Assignment: From the material below, give the number of lines that hold the string "down" and nothing further.
### Material for this exercise ###
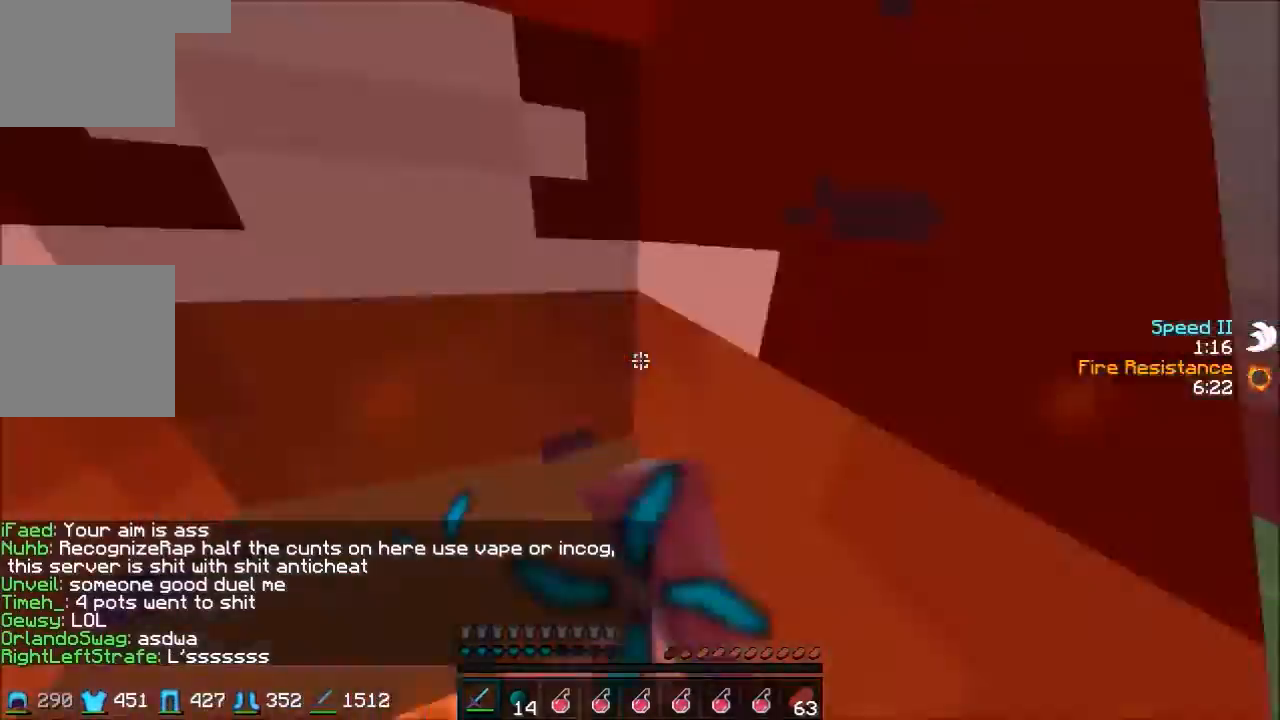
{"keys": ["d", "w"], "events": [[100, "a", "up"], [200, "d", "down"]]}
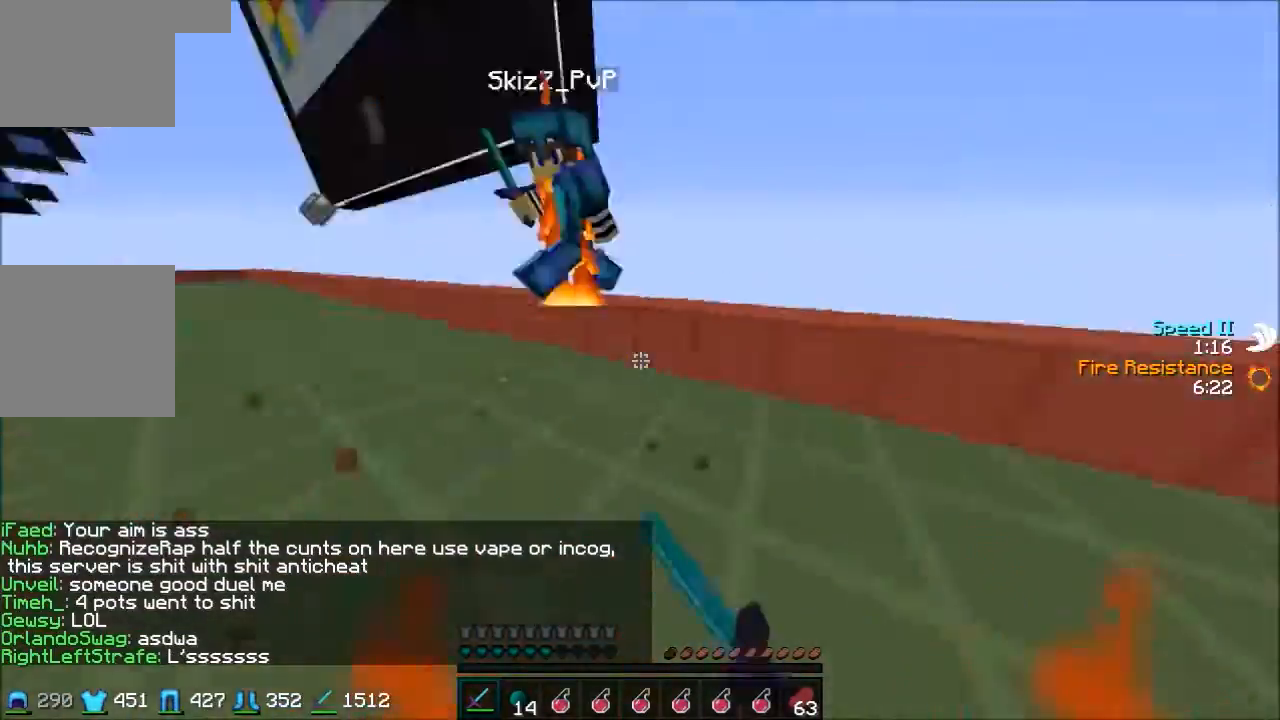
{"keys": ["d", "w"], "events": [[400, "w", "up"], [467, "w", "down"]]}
###
### Material for this exercise ###
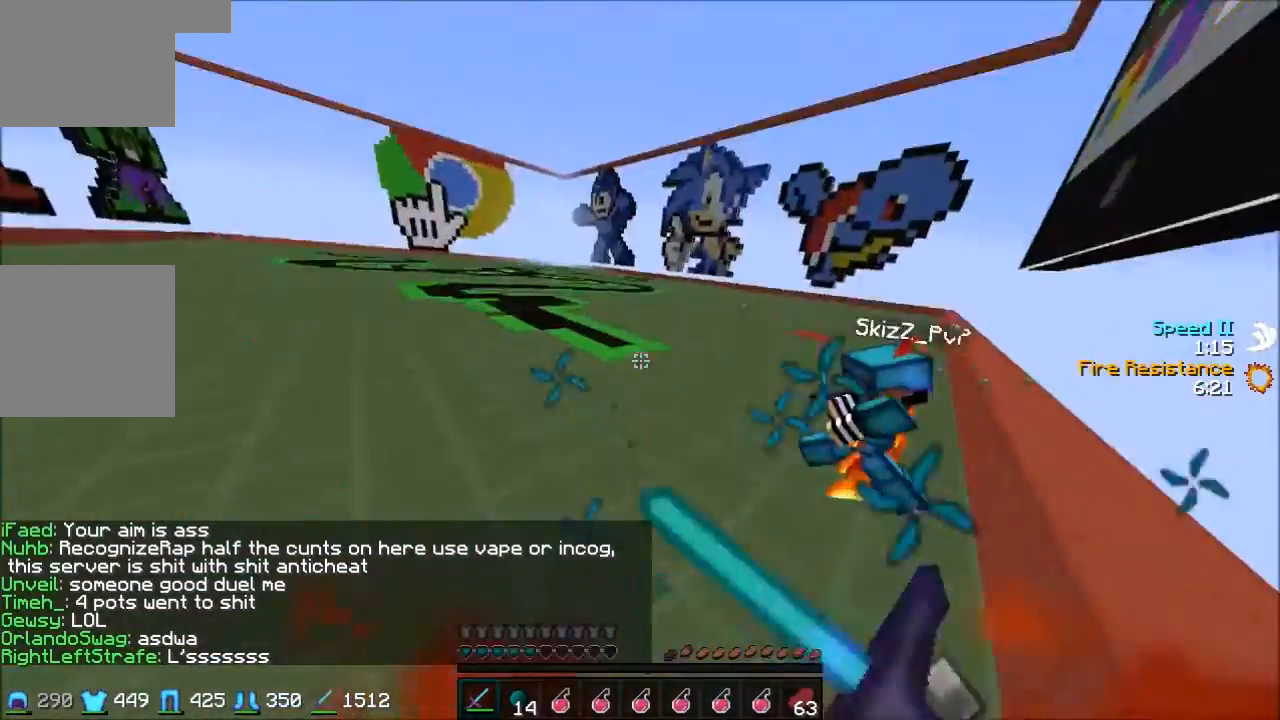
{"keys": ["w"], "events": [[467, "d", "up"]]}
###
Your response: 2